Only the first call to saveMPI is working as you expect it to. Everything get messed up from the second call up. Here are few indications of what is happening:
MPI_File_set_view resets the independent file pointers and the shared file pointer to zero. See MPI_File_set_view for more details. So you are actually overwriting v data with w data when you call MPI_File_set_view in saveMPI.
with MPI_File_write, the data is written into those parts of the file specified by the current view. This mean that the way you are adding the size information into the file, is not really compatible with the view previously set for v.
calling MPI_File_seek with MPI_SEEK_CUR set the position relative to the current position of the individual pointer. So, for the second call, it is relative to the individual pointer of process 0
I do not use parallel IO that much, so I can not help more that this unless I step into the docs, which I do not have time to.
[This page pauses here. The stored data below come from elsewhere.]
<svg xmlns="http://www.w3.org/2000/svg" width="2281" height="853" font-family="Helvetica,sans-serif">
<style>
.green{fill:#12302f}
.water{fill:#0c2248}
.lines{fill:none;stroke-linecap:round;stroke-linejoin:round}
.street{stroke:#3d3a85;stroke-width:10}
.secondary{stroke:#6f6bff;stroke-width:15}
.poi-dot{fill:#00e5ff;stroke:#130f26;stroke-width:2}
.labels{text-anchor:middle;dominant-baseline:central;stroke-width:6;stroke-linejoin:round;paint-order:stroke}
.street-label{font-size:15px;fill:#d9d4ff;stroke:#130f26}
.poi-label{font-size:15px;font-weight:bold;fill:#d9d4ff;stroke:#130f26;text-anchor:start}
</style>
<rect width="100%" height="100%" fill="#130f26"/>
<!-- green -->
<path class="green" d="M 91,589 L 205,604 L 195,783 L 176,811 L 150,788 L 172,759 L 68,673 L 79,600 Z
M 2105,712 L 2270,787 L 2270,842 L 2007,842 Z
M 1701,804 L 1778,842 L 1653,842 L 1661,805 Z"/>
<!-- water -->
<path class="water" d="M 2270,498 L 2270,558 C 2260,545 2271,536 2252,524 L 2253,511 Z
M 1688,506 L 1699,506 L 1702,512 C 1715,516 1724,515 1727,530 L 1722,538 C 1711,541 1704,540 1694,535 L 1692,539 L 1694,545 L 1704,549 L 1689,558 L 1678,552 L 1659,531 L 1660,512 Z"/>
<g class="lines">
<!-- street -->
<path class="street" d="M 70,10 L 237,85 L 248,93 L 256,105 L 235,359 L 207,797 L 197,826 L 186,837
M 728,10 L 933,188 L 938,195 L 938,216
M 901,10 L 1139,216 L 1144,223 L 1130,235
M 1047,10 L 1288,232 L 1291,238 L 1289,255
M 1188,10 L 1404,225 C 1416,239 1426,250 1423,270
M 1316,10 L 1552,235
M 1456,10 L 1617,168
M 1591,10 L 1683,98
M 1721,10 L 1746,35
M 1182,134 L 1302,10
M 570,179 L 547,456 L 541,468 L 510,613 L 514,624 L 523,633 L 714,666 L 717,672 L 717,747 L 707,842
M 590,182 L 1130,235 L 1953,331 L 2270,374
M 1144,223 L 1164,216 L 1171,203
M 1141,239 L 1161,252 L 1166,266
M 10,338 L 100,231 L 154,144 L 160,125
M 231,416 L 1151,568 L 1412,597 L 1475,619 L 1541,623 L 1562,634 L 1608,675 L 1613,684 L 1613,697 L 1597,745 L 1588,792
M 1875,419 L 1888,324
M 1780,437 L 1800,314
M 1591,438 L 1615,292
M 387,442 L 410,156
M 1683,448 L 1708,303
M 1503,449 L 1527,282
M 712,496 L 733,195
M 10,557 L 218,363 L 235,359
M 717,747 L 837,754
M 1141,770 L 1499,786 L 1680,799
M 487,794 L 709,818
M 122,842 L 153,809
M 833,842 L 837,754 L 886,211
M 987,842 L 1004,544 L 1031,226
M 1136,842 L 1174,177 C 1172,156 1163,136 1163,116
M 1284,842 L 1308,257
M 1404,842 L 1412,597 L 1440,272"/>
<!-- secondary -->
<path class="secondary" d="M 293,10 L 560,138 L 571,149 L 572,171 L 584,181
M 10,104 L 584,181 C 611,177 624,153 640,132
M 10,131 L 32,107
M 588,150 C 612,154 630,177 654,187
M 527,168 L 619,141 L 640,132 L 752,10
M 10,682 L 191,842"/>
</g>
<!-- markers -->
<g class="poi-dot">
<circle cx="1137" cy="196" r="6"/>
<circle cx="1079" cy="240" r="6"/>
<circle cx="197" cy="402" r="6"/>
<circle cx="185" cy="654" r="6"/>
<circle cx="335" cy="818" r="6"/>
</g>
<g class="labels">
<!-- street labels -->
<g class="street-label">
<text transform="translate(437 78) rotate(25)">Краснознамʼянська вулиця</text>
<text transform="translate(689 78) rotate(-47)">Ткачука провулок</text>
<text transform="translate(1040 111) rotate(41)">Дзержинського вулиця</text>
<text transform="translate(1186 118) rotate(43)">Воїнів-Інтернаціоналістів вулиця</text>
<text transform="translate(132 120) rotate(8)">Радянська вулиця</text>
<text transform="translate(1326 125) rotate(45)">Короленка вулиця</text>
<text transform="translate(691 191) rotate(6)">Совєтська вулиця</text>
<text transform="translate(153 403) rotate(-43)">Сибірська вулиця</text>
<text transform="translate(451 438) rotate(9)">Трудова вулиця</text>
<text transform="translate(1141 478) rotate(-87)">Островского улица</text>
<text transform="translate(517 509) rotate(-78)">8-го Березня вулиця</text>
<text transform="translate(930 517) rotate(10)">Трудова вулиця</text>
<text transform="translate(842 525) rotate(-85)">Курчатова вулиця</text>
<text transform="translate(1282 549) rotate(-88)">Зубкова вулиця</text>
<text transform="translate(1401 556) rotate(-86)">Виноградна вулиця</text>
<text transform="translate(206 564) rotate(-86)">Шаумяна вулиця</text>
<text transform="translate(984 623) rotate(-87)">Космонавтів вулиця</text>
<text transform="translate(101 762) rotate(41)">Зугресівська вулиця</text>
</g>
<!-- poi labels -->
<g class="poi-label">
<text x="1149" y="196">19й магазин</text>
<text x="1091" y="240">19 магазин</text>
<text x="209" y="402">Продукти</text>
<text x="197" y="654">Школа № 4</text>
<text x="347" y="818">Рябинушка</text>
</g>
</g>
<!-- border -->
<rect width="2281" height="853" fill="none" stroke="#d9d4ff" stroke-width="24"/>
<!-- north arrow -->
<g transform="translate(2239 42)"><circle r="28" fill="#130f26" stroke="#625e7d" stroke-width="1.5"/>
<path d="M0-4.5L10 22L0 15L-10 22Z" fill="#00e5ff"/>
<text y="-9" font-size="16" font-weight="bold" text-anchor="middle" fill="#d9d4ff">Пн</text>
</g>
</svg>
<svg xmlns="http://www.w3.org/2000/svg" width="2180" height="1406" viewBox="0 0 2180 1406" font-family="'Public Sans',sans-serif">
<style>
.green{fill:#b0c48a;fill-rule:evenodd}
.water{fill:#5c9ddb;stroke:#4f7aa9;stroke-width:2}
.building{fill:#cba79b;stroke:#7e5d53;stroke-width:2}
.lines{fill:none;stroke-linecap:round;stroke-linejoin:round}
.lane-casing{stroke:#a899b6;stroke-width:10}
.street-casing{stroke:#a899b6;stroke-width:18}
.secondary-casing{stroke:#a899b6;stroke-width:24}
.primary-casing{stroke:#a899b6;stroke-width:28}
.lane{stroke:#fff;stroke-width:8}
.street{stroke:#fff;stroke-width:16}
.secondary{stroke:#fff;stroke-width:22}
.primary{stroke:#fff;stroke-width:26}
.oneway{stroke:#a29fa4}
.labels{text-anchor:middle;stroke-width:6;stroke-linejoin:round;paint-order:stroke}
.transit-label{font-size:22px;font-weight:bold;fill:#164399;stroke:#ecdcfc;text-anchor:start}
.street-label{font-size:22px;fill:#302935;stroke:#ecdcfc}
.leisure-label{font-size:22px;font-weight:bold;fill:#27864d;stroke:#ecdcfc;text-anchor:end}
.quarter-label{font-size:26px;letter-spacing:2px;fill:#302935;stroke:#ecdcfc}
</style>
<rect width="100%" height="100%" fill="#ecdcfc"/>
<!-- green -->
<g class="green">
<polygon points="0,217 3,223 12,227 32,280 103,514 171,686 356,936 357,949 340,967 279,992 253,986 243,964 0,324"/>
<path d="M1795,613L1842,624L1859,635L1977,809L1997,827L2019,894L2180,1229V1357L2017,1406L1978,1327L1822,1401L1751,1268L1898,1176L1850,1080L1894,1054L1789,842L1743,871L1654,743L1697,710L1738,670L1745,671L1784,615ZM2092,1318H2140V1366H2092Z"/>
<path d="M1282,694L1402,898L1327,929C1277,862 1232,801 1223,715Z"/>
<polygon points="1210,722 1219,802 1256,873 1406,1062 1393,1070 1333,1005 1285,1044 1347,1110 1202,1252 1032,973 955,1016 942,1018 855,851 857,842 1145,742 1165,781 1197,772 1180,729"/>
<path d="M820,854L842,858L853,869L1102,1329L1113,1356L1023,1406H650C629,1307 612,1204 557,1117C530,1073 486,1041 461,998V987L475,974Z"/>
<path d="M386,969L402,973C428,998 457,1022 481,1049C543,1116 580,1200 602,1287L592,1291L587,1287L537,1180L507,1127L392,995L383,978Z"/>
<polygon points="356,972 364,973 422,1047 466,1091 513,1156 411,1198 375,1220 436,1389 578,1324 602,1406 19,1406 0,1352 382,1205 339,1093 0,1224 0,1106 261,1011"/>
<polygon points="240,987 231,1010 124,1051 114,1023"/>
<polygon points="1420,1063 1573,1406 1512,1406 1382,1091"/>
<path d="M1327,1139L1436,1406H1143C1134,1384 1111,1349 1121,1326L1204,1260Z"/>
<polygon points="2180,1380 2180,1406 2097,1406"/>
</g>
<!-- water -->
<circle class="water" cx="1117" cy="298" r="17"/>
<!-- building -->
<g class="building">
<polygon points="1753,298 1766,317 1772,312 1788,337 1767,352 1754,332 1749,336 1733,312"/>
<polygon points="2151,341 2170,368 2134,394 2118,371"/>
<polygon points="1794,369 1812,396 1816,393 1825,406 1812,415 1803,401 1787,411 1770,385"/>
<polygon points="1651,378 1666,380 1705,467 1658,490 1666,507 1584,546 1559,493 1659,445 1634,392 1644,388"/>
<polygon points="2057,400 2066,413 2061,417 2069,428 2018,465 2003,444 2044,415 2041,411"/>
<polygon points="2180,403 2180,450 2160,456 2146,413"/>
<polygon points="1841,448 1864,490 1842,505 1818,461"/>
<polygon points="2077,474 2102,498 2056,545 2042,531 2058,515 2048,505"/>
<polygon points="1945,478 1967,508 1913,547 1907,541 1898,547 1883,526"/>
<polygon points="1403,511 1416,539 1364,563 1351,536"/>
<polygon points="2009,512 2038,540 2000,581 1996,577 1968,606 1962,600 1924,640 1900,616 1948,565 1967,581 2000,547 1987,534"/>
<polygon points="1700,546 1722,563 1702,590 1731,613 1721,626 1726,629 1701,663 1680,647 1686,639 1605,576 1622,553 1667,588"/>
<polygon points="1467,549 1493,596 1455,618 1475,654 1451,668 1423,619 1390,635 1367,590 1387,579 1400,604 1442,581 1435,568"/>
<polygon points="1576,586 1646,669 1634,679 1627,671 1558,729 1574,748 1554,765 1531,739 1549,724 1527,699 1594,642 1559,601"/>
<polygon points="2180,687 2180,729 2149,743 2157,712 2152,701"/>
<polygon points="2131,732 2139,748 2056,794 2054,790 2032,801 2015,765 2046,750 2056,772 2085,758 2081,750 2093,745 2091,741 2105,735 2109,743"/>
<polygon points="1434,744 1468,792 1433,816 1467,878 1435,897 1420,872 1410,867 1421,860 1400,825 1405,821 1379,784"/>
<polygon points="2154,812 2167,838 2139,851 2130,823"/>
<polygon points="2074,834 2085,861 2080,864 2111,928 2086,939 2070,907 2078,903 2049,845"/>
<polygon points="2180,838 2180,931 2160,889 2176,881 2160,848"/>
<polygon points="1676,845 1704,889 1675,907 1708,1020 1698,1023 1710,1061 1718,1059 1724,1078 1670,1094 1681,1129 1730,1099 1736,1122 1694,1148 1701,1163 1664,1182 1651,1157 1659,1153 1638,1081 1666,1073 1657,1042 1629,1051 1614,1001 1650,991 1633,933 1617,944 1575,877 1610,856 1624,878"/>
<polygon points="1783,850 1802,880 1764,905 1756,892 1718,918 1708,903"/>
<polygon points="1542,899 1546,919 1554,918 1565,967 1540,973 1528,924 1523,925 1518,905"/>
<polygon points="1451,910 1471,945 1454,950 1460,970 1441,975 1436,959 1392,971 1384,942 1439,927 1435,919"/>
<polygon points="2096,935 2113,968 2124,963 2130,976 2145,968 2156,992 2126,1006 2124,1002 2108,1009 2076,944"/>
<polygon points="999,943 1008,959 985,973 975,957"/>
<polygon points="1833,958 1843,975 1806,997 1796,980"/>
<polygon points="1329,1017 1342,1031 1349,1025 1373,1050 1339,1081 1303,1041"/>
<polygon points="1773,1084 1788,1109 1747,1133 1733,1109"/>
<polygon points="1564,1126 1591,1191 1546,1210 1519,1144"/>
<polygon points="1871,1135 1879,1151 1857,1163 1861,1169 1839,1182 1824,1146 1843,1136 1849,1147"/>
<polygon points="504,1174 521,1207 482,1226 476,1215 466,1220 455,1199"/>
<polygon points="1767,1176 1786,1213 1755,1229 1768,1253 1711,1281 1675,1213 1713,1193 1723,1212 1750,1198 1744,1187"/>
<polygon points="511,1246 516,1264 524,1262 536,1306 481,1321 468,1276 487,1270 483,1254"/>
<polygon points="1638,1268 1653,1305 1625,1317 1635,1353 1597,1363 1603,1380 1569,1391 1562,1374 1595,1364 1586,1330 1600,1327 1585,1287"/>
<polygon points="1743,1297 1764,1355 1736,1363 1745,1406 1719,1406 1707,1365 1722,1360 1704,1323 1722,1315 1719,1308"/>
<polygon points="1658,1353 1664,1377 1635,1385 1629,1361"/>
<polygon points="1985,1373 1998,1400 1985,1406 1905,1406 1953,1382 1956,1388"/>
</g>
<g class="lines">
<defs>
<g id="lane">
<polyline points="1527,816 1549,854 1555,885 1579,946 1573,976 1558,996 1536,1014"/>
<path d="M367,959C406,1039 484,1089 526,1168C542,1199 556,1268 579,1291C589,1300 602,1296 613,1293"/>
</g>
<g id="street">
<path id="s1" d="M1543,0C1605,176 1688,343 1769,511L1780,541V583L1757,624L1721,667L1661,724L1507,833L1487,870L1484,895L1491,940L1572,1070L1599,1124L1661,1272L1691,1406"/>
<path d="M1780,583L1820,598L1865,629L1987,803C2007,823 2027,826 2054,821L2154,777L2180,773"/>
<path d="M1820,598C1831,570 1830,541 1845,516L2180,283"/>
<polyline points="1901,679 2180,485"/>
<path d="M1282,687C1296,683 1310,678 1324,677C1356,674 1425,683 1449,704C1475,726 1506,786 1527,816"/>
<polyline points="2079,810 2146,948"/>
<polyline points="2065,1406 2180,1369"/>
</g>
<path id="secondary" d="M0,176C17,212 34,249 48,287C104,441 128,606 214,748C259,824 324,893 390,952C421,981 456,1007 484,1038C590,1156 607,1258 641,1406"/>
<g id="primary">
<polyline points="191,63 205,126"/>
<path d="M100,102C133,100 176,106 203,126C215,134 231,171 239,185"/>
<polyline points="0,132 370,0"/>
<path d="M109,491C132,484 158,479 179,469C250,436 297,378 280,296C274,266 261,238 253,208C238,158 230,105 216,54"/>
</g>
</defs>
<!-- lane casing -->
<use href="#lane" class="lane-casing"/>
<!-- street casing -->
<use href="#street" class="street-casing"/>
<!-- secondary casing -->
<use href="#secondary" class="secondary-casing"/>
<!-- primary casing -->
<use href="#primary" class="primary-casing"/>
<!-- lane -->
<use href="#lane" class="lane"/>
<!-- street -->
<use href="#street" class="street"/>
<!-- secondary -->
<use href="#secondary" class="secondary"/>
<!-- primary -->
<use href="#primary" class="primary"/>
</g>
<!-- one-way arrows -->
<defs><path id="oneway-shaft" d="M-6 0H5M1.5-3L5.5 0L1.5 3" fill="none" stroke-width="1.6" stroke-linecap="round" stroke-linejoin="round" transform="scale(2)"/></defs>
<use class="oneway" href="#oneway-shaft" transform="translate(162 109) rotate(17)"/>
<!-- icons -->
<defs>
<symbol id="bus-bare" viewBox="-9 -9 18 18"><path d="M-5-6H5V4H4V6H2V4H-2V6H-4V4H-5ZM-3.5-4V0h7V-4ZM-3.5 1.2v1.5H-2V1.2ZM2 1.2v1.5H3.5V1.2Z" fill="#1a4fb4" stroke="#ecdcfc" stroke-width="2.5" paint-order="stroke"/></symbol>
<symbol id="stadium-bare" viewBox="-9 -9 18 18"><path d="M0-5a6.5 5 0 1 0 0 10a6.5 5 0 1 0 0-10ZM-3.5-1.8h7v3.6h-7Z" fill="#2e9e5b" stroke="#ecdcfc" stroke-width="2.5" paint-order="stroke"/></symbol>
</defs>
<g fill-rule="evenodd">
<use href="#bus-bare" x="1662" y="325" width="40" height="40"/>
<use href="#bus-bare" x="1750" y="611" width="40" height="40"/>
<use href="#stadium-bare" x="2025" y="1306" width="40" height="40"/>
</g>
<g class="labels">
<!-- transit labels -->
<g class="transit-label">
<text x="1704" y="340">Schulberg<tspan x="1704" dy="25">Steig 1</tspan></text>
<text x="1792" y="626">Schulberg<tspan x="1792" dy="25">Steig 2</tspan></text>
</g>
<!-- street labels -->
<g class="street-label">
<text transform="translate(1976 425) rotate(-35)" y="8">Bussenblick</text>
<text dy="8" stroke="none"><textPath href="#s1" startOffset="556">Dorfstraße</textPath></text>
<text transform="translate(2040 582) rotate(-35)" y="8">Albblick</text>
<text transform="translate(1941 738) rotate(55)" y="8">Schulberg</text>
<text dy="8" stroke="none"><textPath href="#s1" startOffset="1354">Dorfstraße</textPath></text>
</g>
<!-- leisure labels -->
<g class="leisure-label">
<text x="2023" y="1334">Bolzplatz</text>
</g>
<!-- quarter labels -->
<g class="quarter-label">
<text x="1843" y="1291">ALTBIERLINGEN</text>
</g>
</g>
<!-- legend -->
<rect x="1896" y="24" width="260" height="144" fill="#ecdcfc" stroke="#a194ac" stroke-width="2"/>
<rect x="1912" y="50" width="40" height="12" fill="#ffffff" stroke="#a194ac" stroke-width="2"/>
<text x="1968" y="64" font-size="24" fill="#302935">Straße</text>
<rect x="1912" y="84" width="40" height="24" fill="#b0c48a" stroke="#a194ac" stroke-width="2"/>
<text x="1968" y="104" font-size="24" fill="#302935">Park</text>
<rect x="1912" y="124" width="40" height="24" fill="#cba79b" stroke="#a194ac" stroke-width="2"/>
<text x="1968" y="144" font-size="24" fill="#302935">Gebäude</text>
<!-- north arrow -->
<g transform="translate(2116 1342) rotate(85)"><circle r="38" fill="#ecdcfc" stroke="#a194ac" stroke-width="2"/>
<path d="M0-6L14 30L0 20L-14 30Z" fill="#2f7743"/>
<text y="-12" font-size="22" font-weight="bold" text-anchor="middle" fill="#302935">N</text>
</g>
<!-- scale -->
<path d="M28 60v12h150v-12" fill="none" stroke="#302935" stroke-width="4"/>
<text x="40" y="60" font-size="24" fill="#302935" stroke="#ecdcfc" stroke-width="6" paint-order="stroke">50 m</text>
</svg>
The hint I can give is to:
add an additional parameter to saveMPI that will contain the absolute displacement of the data to write; this can be an [in out] arg. For the first call, it will be zero and for subsequent calls, it will be the size of all data already written to file, including the size information. It can be updated in saveMPI.
before writing the size information (by process 0) call MPI_File_set_view to reset the view to linear byte stream as originally given by MPI_File_open. This can be done by setting the etype and filetype to both MPI_BYTE in calling MPI_File_set_view. look into the doc of MPI_File_open for more information. You will then have to calls to MPI_File_set_view in saveMPI.
Your saveMPI subroutine could look like
subroutine saveMPI(array, n, disp)
use mpi
use arrays_dim
use mpi_vars
implicit none
real(dp), dimension(n) :: array
integer :: n, disp
offset = (imax+1)*(jmax+2)*(kmax+2)*8
call MPI_File_set_view(fileH, int(disp,MPI_OFFSET_KIND), MPI_BYTE, MPI_BYTE, 'native', MPI_INFO_NULL, ierr)
if(myID==0) then
call MPI_File_seek(fileH, int(0,MPI_OFFSET_KIND), MPI_SEEK_END, ierr)
call MPI_File_write(fileH, [(imax+1)*(jmax+2)*(kmax+2)*8], 1, MPI_INTEGER, MPI_STATUS_IGNORE, ierr)
call MPI_File_seek(fileH, int(offset,MPI_OFFSET_KIND), MPI_SEEK_CUR, ierr)
call MPI_File_write(fileH, [(imax+1)*(jmax+2)*(kmax+2)*8], 1, MPI_INTEGER, MPI_STATUS_IGNORE, ierr)
endif
call MPI_File_set_view(fileH, int(disp+4,MPI_OFFSET_KIND), MPI_DOUBLE_PRECISION, subArray, 'native', MPI_INFO_NULL, ierr)
call MPI_File_write_all(fileH, array, (i_loc)*(jmax+2)*(kmax+2), MPI_DOUBLE_PRECISION, MPI_STATUS_IGNORE, ierr)
disp = disp+offset+8
end subroutine saveMPI
and called like:
disp = 0
call saveMPI(v_loc, (i_loc)*(jmax+2)*(kmax+2), disp)
call saveMPI(w_loc, (i_loc)*(jmax+2)*(kmax+2), disp)
Finally, make sure that you delete the file between two calls because you are using MPI_MODE_APPEND.